Some reasons for abandoning the notion relativistic mass:

• One is forced to make statements like "A photon has no rest mass", which sounds slightly odd because a photon can never be at rest, it always travels at the speed of light.
• The idea of mass increasing with velocity leads many to believe that the internal structure of a quickly moving object is somehow altered. But many physicists hold to the geometric interpretation of relativity, according to which the increase in energy is a result of the geometric properties of spacetime.
• The idea of relativistic mass combined with the notion of Lorentz contractions leads some people to the absurd conclusion that an object traveling fast enough will form a black hole. However, by the very principle of relativity, if an object is not a black hole in one frame (its rest frame) it cannot be a black hole in any other frame either.
• If one wishes to retain the notion that mass measures the "resistance" to acceleration, then mass can no longer be treated as a scalar quantity. This is because it is easier to accelerate something perpendicular to the direction of motion than parallel to the direction of motion. In effect, an object would have more mass in one direction than other.
• The primary reason that most physicists chose to abandon relativistic mass in favor of the rest mass is that rest mass is a Lorentz invariant quantity — it is the same in every reference frame. Strictly speaking, it is the time-like component of a four-vector (the energy-momentum four-vector). A four-vector is a Lorentz invariant quantity, but its individual components are not.

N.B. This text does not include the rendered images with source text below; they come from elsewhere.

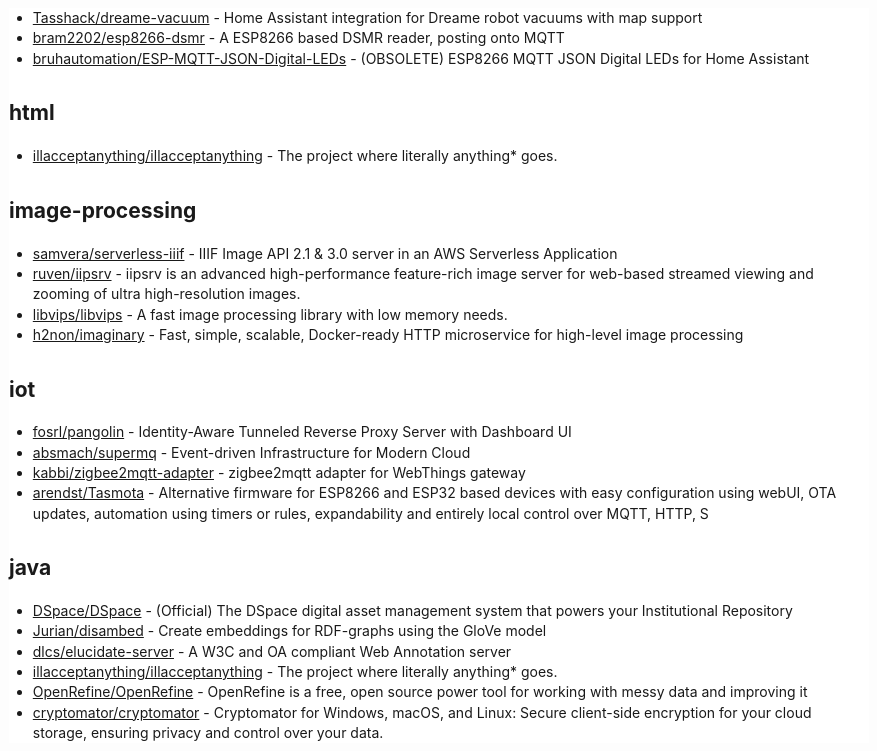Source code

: - [Tasshack/dreame-vacuum](https://github.com/Tasshack/dreame-vacuum) - Home Assistant integration for Dreame robot vacuums with map support
- [bram2202/esp8266-dsmr](https://github.com/bram2202/esp8266-dsmr) - A ESP8266 based DSMR reader, posting onto MQTT
- [bruhautomation/ESP-MQTT-JSON-Digital-LEDs](https://github.com/bruhautomation/ESP-MQTT-JSON-Digital-LEDs) - (OBSOLETE) ESP8266 MQTT JSON Digital LEDs for Home Assistant

## html 

- [illacceptanything/illacceptanything](https://github.com/illacceptanything/illacceptanything) - The project where literally anything* goes.

## image-processing 

- [samvera/serverless-iiif](https://github.com/samvera/serverless-iiif) - IIIF Image API 2.1 & 3.0 server in an AWS Serverless Application
- [ruven/iipsrv](https://github.com/ruven/iipsrv) - iipsrv is an advanced high-performance feature-rich image server for web-based streamed viewing and zooming of ultra high-resolution images.
- [libvips/libvips](https://github.com/libvips/libvips) - A fast image processing library with low memory needs.
- [h2non/imaginary](https://github.com/h2non/imaginary) - Fast, simple, scalable, Docker-ready HTTP microservice for high-level image processing

## iot 

- [fosrl/pangolin](https://github.com/fosrl/pangolin) - Identity-Aware Tunneled Reverse Proxy Server with Dashboard UI
- [absmach/supermq](https://github.com/absmach/supermq) - Event-driven Infrastructure for Modern Cloud
- [kabbi/zigbee2mqtt-adapter](https://github.com/kabbi/zigbee2mqtt-adapter) - zigbee2mqtt adapter for WebThings gateway
- [arendst/Tasmota](https://github.com/arendst/Tasmota) - Alternative firmware for ESP8266 and ESP32 based devices with easy configuration using webUI, OTA updates, automation using timers or rules, expandability and entirely local control over MQTT, HTTP, S

## java 

- [DSpace/DSpace](https://github.com/DSpace/DSpace) - (Official) The DSpace digital asset management system that powers your Institutional Repository
- [Jurian/disambed](https://github.com/Jurian/disambed) - Create embeddings for RDF-graphs using the GloVe model
- [dlcs/elucidate-server](https://github.com/dlcs/elucidate-server) - A W3C and OA compliant Web Annotation server
- [illacceptanything/illacceptanything](https://github.com/illacceptanything/illacceptanything) - The project where literally anything* goes.
- [OpenRefine/OpenRefine](https://github.com/OpenRefine/OpenRefine) - OpenRefine is a free, open source power tool for working with messy data and improving it
- [cryptomator/cryptomator](https://github.com/cryptomator/cryptomator) - Cryptomator for Windows, macOS, and Linux: Secure client-side encryption for your cloud storage, ensuring privacy and control over your data.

In the end, the usage of mass, energy, and momentum in place of terms like rest mass and relativistic mass is a matter of semantics. Neither usage is technically wrong. However, that the latter terms are little used in the scientific community is a strong argument in favor of abandoning them altogether. Einstein himself wrote:

“It is not good to introduce the concept of the mass M = m/(1 - v2/c2)1/2 of a body for which no clear definition can be given. It is better to introduce no other mass than ‘the rest mass’ m. Instead of introducing M, it is better to mention the expression for the momentum and energy of a body in motion.” – Einstein, in a 1948 letter to Lincoln Barnett

This precisely echoes the modern sentiment.